▸ VORLIEGENDER TEXT
Rheinische Post Duesseldorf Meerbusch
Mehr Hilfe für Opfer häuslicher Gewalt
Expertinnen gehen davon aus, dass während der Corona-Pandemie die Zahl der Fälle häuslicher Gewalt zunehmen könnte. Die Stadt reagiert und richtet zusätzliche Unterbringungsplätze insbesondere für Frauen in Not ein.
DÜSSELDORF Plätze in Frauenhäusern sind notorisch knapp – auch in Düsseldorf. Anschaulich dokumentiert das eine Karte auf der Website der Landesarbeitsgemeinschaft Autonomer Frauenhäuser. Dort zeigt ein Ampelsystem, wo Frauen, die von Gewalt bedroht sind, mit oder ohne Kindern schnell eine Unterkunft finden können. In Düsseldorf steht die Ampel derzeit auf Rot. Beide Frauenhäuser haben keine Plätze mehr frei. Die nächstgelegene Anlaufstelle mit Kapazitäten ist das Duisburger Frauenhaus – allerdings gibt es dort nur Plätze für Frauen ohne Kinder.

▸ ARBEITSAUFTRAG
Beantworte anhand des Artikels über häusliche Gewalt oben diese Fragen:
(a) Für wen richtet die Stadt insbesondere zusätzliche Unterbringungsplätze ein?
(b) Auf welcher Farbe steht die Ampel für Düsseldorf derzeit?
(c) Welche Einrichtung ist die nächstgelegene Anlaufstelle mit Kapazitäten, und für wen gibt es dort Plätze?

▸ BEREITGESTELLTES MATERIAL
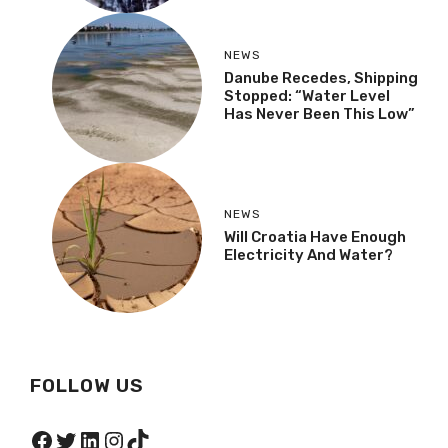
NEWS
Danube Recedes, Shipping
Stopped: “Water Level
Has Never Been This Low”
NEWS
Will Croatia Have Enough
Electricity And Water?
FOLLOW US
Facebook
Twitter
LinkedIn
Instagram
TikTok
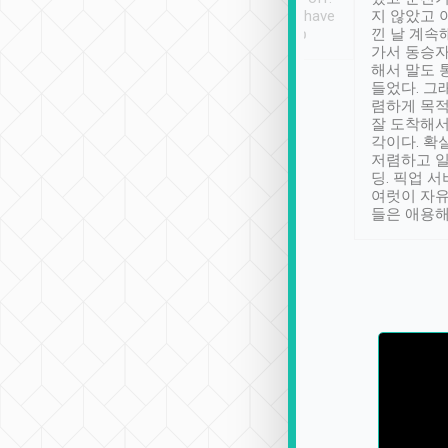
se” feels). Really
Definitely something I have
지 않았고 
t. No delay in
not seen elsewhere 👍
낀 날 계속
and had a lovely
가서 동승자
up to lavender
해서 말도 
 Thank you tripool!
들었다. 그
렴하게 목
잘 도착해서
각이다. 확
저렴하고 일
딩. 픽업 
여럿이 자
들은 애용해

▸ ANTWORT
(a) Für Frauen in Not.
(b) Auf Rot.
(c) Das Duisburger Frauenhaus; dort gibt es nur Plätze für Frauen ohne Kinder.